**EXERCISE BRIEF**:
Repeat the records below verbatim, and do not copy their pictures.

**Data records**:
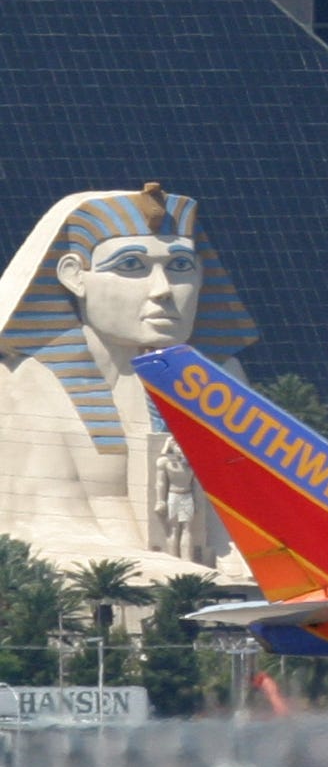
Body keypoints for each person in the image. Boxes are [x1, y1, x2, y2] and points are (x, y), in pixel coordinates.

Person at [0, 184, 257, 575]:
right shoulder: (25, 381)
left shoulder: (218, 377)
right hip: (96, 572)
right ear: (74, 276)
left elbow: (248, 523)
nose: (163, 291)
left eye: (180, 266)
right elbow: (40, 533)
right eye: (132, 266)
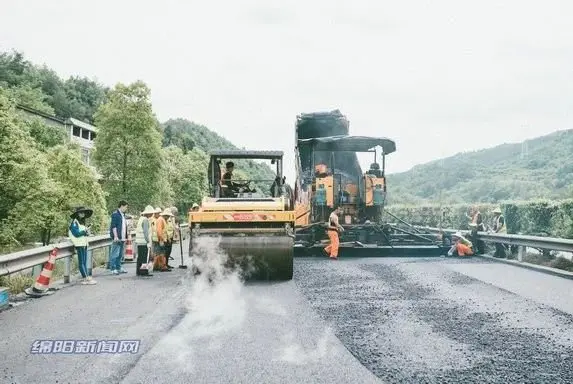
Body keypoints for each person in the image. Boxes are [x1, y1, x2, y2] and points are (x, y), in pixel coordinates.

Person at [69, 206, 97, 285]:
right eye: (81, 212)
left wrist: (86, 232)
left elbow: (83, 233)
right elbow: (76, 233)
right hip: (79, 244)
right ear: (77, 214)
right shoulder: (74, 222)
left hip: (84, 243)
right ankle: (86, 278)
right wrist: (84, 232)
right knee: (81, 262)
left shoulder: (82, 222)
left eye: (83, 212)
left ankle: (86, 277)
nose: (83, 214)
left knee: (84, 261)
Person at [109, 200, 129, 275]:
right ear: (122, 206)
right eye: (126, 207)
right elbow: (113, 226)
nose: (126, 208)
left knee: (120, 254)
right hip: (117, 238)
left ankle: (118, 267)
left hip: (123, 237)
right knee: (115, 253)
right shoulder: (115, 214)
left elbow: (124, 226)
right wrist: (115, 236)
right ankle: (113, 268)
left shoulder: (123, 215)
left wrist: (126, 236)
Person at [135, 205, 155, 276]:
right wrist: (148, 241)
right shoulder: (145, 220)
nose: (152, 214)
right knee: (144, 257)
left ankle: (139, 271)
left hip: (139, 241)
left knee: (140, 257)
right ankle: (144, 271)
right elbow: (146, 232)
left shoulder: (141, 219)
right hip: (143, 241)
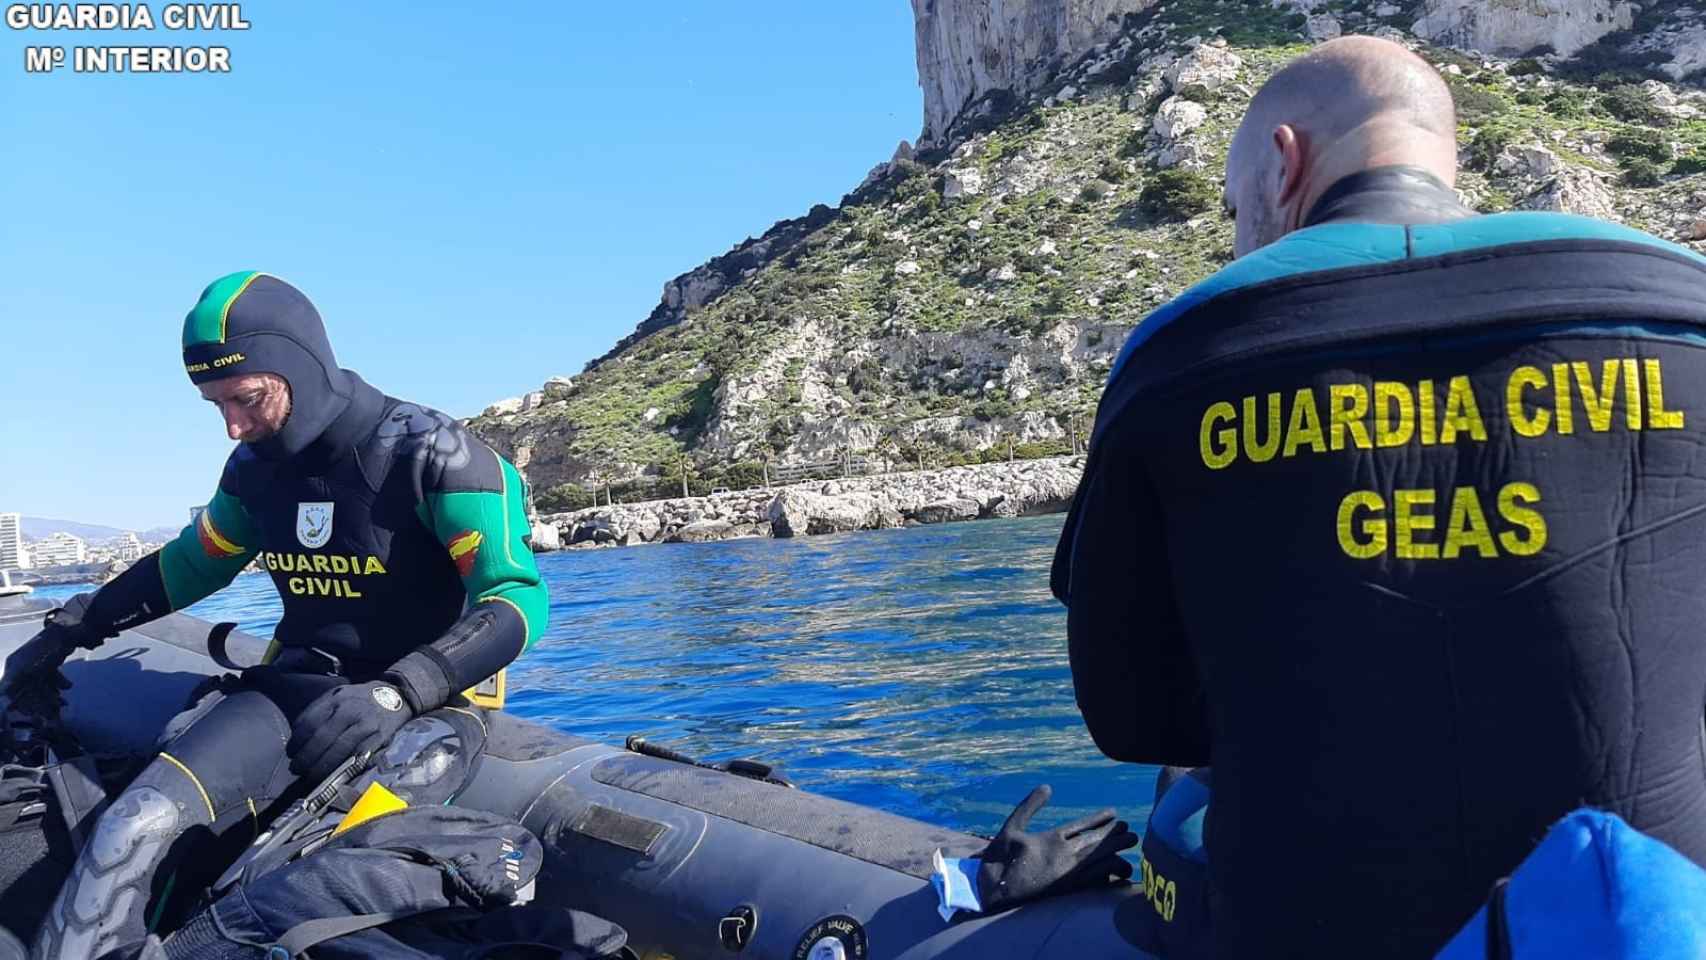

**ANSWER SECTION**:
Body keypoints for each person in the image. Boxes are [x1, y1, x2, y2] and points are (x, y), in pixel coordinates.

Person at [0, 184, 257, 575]:
right shoulder: (25, 381)
left shoulder: (218, 377)
right hip: (96, 572)
right ear: (74, 276)
left elbow: (248, 523)
nose: (163, 291)
left eye: (180, 266)
right elbow: (40, 533)
right eye: (132, 266)
Body keypoints for each person in the image. Boxes are [x1, y1, x2, y2] and points are (x, y), in pixel coordinates.

Person at [69, 206, 97, 285]:
right eye: (81, 212)
left wrist: (86, 232)
left elbow: (83, 233)
right elbow: (76, 233)
right hip: (79, 244)
right ear: (77, 214)
right shoulder: (74, 222)
left hip: (84, 243)
right ankle: (86, 278)
right wrist: (84, 232)
right knee: (81, 262)
left shoulder: (82, 222)
left eye: (83, 212)
left ankle: (86, 277)
nose: (83, 214)
left knee: (84, 261)
Person at [109, 200, 129, 275]:
right ear: (122, 206)
right eye: (126, 207)
right elbow: (113, 226)
nose: (126, 208)
left knee: (120, 254)
right hip: (117, 238)
left ankle: (118, 267)
left hip: (123, 237)
right knee: (115, 253)
right shoulder: (115, 214)
left elbow: (124, 226)
right wrist: (115, 236)
right ankle: (113, 268)
left shoulder: (123, 215)
left wrist: (126, 236)
Person at [135, 205, 155, 276]:
right wrist: (148, 241)
right shoulder: (145, 220)
nose: (152, 214)
right knee: (144, 257)
left ankle: (139, 271)
left hip: (139, 241)
left knee: (140, 257)
right ankle: (144, 271)
right elbow: (146, 232)
left shoulder: (141, 219)
right hip: (143, 241)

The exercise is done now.